The storm will keep things cool throughout the day, with daytime highs in the 50s Tuesday and lows dropping into the 30s Tuesday night in the mountains and parts of the San Fernando Valley, and into the 20s in the Antelope Valley.
Health officials advise the public not to swim or surf in ocean waters at and around discharging storm drains, creeks and rivers after significant rainfall due to a possible increase in bacteria, chemicals, debris, trash and other public health hazards.
The Los Angeles Fire Department and county Office of Emergency Management issued a series of reminders related to the potential for mud and debris flow. Among them were:
— Acquire any needed sandbags and instructional materials at your local Los Angeles County fire station.
— Have an emergency plan in place.
— Monitor radio and TV news closely for information about weather conditions and flooding in your area.
— If your neighborhood is evacuated, identify important items to take (e.g., computers, photos, important documents, medications, and other essential items for your family and pets).
— Have enough food and water to supply your family for at least a 72-hour period.
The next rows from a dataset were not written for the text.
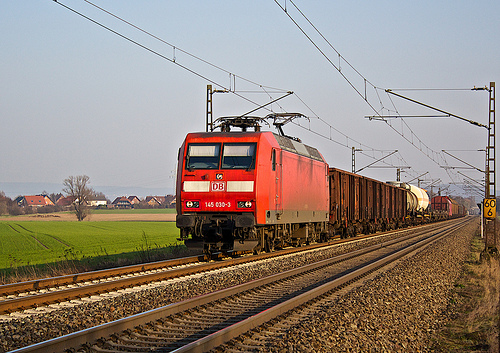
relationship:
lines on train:
[142, 15, 419, 127] [175, 130, 468, 230]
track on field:
[9, 213, 70, 248] [12, 197, 161, 254]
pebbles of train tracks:
[262, 225, 479, 348] [0, 207, 480, 351]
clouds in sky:
[73, 145, 129, 157] [44, 80, 147, 118]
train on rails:
[172, 110, 467, 264] [0, 216, 475, 351]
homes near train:
[0, 192, 177, 216] [172, 110, 467, 264]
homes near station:
[0, 192, 177, 216] [406, 75, 484, 317]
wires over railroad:
[69, 5, 480, 196] [141, 257, 328, 328]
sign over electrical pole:
[483, 198, 496, 219] [272, 78, 495, 235]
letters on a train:
[208, 183, 223, 192] [165, 144, 382, 252]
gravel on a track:
[170, 305, 398, 353] [126, 242, 276, 347]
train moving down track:
[177, 117, 461, 276] [129, 295, 362, 353]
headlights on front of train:
[175, 194, 254, 209] [165, 148, 355, 246]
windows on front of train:
[185, 116, 256, 174] [171, 116, 472, 250]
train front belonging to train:
[178, 130, 257, 212] [172, 110, 467, 264]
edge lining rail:
[205, 208, 476, 351] [4, 212, 476, 351]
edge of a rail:
[268, 287, 307, 324] [142, 229, 372, 351]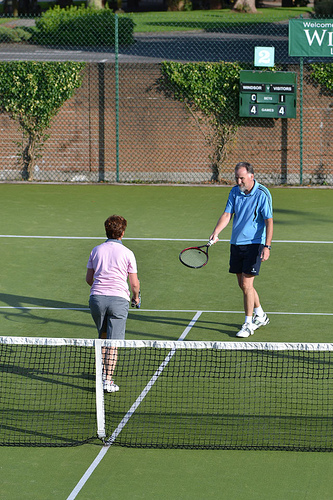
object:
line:
[96, 341, 106, 436]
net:
[0, 345, 96, 447]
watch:
[264, 245, 271, 251]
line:
[0, 235, 35, 237]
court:
[0, 0, 332, 342]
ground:
[277, 182, 311, 188]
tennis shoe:
[236, 324, 254, 337]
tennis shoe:
[254, 313, 270, 330]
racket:
[176, 236, 218, 267]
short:
[229, 244, 264, 275]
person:
[89, 296, 129, 392]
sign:
[254, 46, 274, 66]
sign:
[289, 18, 333, 57]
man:
[210, 163, 273, 338]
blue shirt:
[226, 185, 274, 245]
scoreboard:
[239, 72, 296, 118]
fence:
[0, 0, 331, 187]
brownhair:
[105, 215, 127, 239]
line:
[270, 312, 301, 314]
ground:
[174, 179, 233, 186]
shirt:
[88, 240, 137, 301]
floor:
[275, 185, 332, 240]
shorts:
[88, 296, 129, 340]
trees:
[0, 59, 85, 181]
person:
[209, 163, 273, 337]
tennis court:
[0, 16, 333, 496]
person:
[86, 215, 138, 296]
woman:
[86, 215, 140, 392]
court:
[0, 308, 332, 496]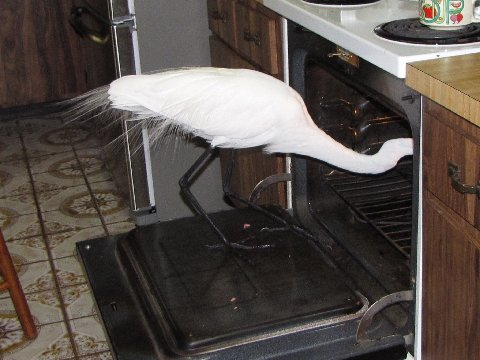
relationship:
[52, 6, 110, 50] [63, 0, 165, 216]
handle on door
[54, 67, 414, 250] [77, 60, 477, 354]
bird in oven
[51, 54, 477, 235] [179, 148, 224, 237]
bird has leg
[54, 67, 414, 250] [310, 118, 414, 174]
bird has neck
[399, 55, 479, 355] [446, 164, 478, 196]
cabinet has metal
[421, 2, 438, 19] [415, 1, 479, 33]
logo on cup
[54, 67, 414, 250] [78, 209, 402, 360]
bird standing on an door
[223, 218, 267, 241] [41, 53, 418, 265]
foot of bird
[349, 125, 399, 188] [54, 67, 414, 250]
neck of a bird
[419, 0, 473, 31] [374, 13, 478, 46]
cup on a burner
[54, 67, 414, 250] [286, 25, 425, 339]
bird looking into an open oven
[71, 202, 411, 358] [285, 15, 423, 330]
door of oven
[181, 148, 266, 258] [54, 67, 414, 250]
leg of bird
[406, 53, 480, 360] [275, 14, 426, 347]
cabinet next to oven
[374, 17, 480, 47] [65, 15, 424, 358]
burner sitting on oven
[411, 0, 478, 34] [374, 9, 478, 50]
cup sitting on burner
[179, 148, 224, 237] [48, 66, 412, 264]
leg of goose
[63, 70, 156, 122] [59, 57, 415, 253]
tail of goose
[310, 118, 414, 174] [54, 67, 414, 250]
neck of bird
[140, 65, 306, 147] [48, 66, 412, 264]
body of goose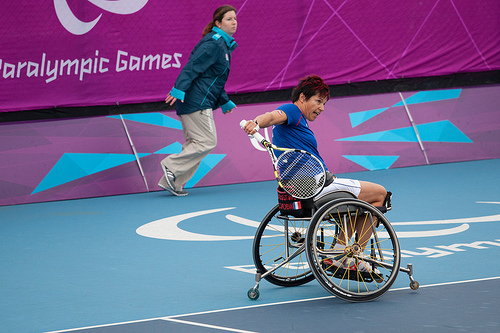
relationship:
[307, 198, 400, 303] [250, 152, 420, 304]
wheel on womans wheelchair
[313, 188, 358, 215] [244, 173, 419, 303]
part of a wheelchair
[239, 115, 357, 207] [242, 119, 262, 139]
racket in hand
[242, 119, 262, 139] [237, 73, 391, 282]
hand of woman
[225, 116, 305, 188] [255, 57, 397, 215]
shirt on woman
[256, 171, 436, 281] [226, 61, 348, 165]
wheelchair with woman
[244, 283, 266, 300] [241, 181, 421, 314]
stabilizing wheel on wheelchair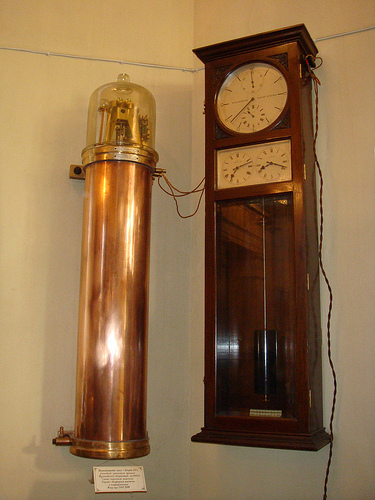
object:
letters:
[101, 471, 137, 482]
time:
[215, 57, 290, 135]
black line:
[265, 118, 269, 123]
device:
[217, 61, 289, 135]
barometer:
[52, 73, 160, 459]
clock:
[190, 21, 334, 452]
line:
[224, 105, 247, 118]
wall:
[0, 2, 371, 489]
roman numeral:
[275, 107, 282, 111]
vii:
[263, 173, 266, 177]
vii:
[228, 178, 232, 182]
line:
[262, 67, 270, 78]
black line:
[274, 76, 282, 83]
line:
[249, 69, 253, 88]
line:
[229, 72, 242, 83]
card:
[91, 465, 147, 492]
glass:
[86, 72, 157, 152]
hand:
[231, 96, 255, 122]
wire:
[158, 173, 206, 220]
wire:
[304, 53, 336, 500]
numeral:
[281, 153, 286, 157]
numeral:
[283, 159, 289, 163]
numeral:
[277, 172, 281, 176]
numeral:
[229, 176, 234, 183]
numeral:
[224, 88, 232, 93]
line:
[275, 90, 287, 96]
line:
[235, 116, 243, 130]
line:
[220, 84, 231, 94]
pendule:
[261, 199, 269, 407]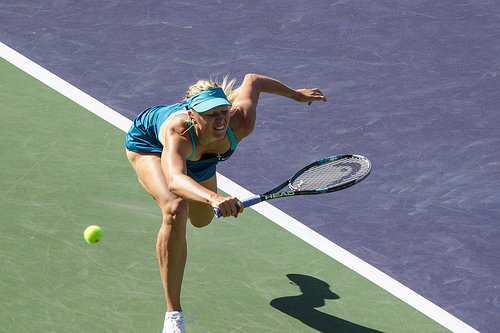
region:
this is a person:
[113, 47, 285, 330]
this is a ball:
[68, 221, 130, 276]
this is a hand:
[222, 56, 336, 143]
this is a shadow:
[268, 267, 383, 330]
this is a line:
[360, 244, 449, 326]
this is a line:
[265, 196, 365, 263]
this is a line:
[0, 30, 57, 103]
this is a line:
[65, 74, 127, 146]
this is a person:
[83, 70, 319, 322]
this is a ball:
[78, 222, 113, 255]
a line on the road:
[314, 222, 362, 281]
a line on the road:
[356, 252, 419, 320]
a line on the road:
[43, 67, 94, 136]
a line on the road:
[290, 227, 369, 286]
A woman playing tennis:
[129, 56, 325, 331]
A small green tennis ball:
[72, 227, 118, 250]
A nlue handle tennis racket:
[206, 151, 373, 236]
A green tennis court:
[215, 247, 368, 329]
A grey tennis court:
[384, 19, 498, 151]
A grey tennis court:
[256, 88, 373, 241]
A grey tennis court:
[61, 13, 264, 66]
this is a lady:
[92, 57, 328, 322]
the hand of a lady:
[208, 35, 339, 168]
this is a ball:
[77, 212, 113, 254]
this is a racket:
[202, 134, 385, 221]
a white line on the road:
[338, 245, 418, 320]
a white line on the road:
[308, 217, 374, 277]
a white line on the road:
[49, 43, 104, 118]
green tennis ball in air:
[82, 224, 104, 246]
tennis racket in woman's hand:
[213, 151, 373, 218]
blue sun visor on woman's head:
[178, 84, 230, 111]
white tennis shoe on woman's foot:
[161, 310, 186, 331]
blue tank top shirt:
[143, 103, 242, 172]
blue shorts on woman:
[125, 120, 219, 182]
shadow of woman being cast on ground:
[269, 271, 375, 331]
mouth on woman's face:
[214, 123, 226, 131]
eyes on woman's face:
[205, 108, 229, 118]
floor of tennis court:
[2, 2, 499, 332]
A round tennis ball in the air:
[75, 213, 111, 251]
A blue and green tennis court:
[0, 0, 495, 326]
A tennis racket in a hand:
[206, 141, 376, 221]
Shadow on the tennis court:
[260, 255, 391, 327]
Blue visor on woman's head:
[175, 65, 237, 140]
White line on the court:
[0, 31, 486, 328]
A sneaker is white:
[155, 301, 191, 331]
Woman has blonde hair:
[180, 60, 241, 140]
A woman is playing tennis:
[115, 46, 385, 326]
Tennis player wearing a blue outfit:
[120, 68, 248, 189]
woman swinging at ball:
[66, 63, 376, 299]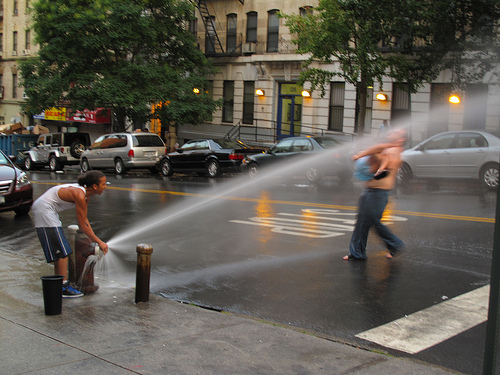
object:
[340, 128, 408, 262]
person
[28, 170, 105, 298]
person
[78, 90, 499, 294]
water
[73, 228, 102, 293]
hydrant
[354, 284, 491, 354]
line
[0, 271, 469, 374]
sidewalk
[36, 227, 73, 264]
shorts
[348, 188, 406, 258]
pants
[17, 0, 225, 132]
tree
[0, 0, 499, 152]
building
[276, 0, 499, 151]
tree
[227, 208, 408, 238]
stop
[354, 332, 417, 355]
edge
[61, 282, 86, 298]
sneakers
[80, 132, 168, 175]
car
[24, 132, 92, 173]
car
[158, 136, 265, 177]
car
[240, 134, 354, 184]
car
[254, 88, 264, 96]
light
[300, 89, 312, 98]
light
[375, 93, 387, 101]
light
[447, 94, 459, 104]
light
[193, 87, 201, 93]
light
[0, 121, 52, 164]
dumpster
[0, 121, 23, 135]
boxes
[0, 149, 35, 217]
cars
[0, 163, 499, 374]
row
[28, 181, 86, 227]
vest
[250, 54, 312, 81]
awning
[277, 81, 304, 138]
door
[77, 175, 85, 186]
ponytail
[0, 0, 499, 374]
scene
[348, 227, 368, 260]
part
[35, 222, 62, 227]
edge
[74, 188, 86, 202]
shoulder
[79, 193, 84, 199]
part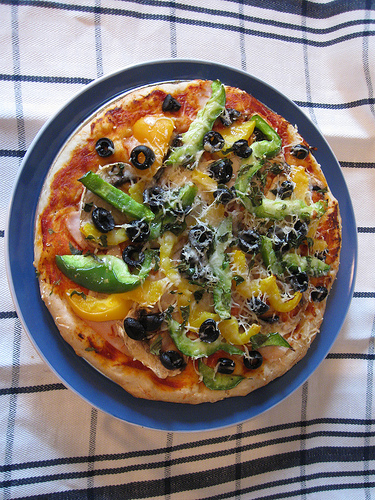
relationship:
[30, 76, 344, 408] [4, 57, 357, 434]
pizza sitting on dish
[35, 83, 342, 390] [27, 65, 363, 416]
sauce on pizza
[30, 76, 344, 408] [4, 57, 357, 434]
pizza on dish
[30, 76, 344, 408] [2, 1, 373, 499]
pizza on cloth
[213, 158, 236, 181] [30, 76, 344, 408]
olive on pizza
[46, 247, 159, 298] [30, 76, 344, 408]
green pepper on pizza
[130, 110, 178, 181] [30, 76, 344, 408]
pepper on pizza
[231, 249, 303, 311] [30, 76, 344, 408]
pepper on pizza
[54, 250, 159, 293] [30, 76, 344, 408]
pepper on pizza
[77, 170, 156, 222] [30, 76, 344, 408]
pepper on pizza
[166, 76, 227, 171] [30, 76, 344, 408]
pepper on pizza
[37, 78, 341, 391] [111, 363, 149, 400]
sauce on crust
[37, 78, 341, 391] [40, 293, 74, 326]
sauce on crust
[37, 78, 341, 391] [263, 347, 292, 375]
sauce on crust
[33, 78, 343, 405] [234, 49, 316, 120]
pizza on dish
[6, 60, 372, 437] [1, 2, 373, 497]
dish on tablecloth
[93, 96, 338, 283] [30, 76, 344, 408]
slice pepper on pizza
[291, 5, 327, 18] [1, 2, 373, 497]
lines on tablecloth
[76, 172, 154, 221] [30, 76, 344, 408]
green pepper on pizza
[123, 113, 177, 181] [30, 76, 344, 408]
pepper on pizza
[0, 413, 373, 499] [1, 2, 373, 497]
black line on tablecloth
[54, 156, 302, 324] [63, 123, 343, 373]
cheese on pizza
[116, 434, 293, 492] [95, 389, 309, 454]
table cloth under plate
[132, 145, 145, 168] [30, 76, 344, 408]
anchovie on pizza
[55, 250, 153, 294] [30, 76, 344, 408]
pepper on pizza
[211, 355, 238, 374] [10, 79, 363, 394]
olive on top of pizza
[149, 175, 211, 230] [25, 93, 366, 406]
cheese on pizza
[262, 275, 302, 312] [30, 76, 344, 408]
yellow pepper on pizza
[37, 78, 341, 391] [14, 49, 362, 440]
sauce on pizza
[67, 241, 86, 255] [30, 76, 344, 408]
fresh basil on pizza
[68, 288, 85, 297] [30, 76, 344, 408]
fresh basil on pizza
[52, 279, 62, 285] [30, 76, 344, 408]
fresh basil on pizza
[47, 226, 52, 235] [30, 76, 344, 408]
fresh basil on pizza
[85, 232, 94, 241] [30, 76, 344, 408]
fresh basil on pizza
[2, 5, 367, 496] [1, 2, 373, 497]
stripes on tablecloth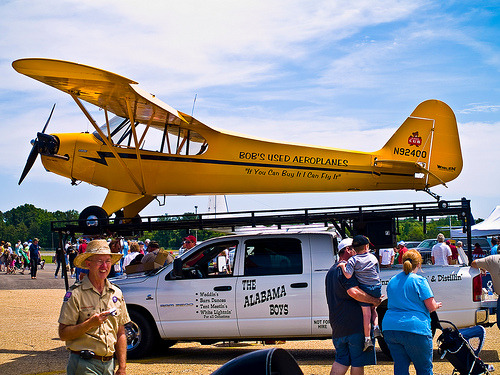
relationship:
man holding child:
[324, 236, 385, 375] [337, 235, 383, 351]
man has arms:
[324, 236, 385, 375] [347, 288, 385, 307]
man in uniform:
[58, 238, 133, 375] [59, 276, 131, 359]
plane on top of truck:
[11, 58, 462, 228] [106, 227, 490, 360]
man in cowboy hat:
[58, 238, 133, 375] [72, 238, 123, 271]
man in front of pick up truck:
[58, 238, 133, 375] [106, 227, 490, 360]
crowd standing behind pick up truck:
[53, 234, 203, 277] [106, 227, 490, 360]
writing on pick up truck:
[239, 277, 289, 317] [106, 227, 490, 360]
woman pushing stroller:
[382, 249, 443, 374] [437, 316, 496, 375]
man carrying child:
[324, 236, 385, 375] [337, 235, 383, 351]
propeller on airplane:
[15, 101, 58, 184] [11, 58, 462, 228]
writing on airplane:
[237, 151, 350, 169] [11, 58, 462, 228]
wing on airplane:
[12, 58, 222, 135] [11, 58, 462, 228]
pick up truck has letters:
[106, 227, 490, 360] [239, 277, 289, 317]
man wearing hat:
[58, 238, 133, 375] [72, 238, 123, 271]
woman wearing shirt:
[382, 249, 443, 374] [381, 269, 435, 336]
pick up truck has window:
[106, 227, 490, 360] [163, 239, 239, 281]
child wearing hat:
[337, 235, 383, 351] [352, 233, 375, 250]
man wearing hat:
[180, 235, 204, 267] [184, 233, 197, 243]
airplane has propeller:
[11, 58, 462, 228] [15, 101, 58, 184]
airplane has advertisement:
[11, 58, 462, 228] [238, 148, 350, 180]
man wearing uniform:
[58, 238, 133, 375] [59, 276, 131, 359]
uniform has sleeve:
[59, 276, 131, 359] [58, 289, 81, 326]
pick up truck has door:
[106, 227, 490, 360] [154, 236, 240, 342]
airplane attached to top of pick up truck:
[11, 58, 462, 228] [106, 227, 490, 360]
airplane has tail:
[11, 58, 462, 228] [371, 100, 462, 191]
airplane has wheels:
[11, 58, 462, 228] [76, 205, 143, 230]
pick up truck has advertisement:
[106, 227, 490, 360] [158, 277, 290, 320]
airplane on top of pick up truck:
[11, 58, 462, 228] [106, 227, 490, 360]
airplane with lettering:
[11, 58, 462, 228] [237, 151, 350, 169]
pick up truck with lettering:
[106, 227, 490, 360] [239, 277, 289, 317]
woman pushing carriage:
[382, 249, 443, 374] [437, 316, 496, 375]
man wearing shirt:
[58, 238, 133, 375] [59, 276, 131, 359]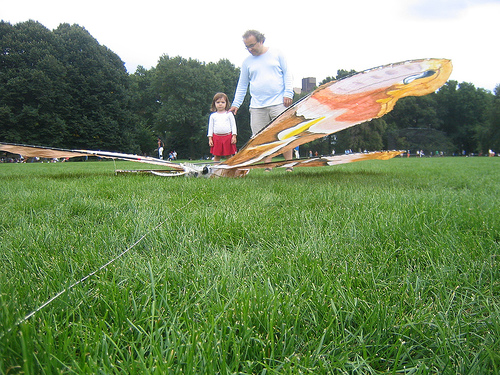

— Remember to include a radio and flashlight with fresh batteries in your emergency kit.
— Stay away from flood control channels, catch basins, canyons, and natural waterways that are vulnerable to flooding during periods of heavy rain.
— Do not attempt to cross flooded areas and never enter moving water on foot or in a vehicle.
“Our emergency response officials are world-class and will stand ready to defend lives, property and infrastructure if there are emergencies caused by this storm,” said Kevin McGowan, director of the county Office of Emergency Management. “But, we need collaboration from the public. It is critical for residents to be aware and prepared so that they can help keep themselves safe.”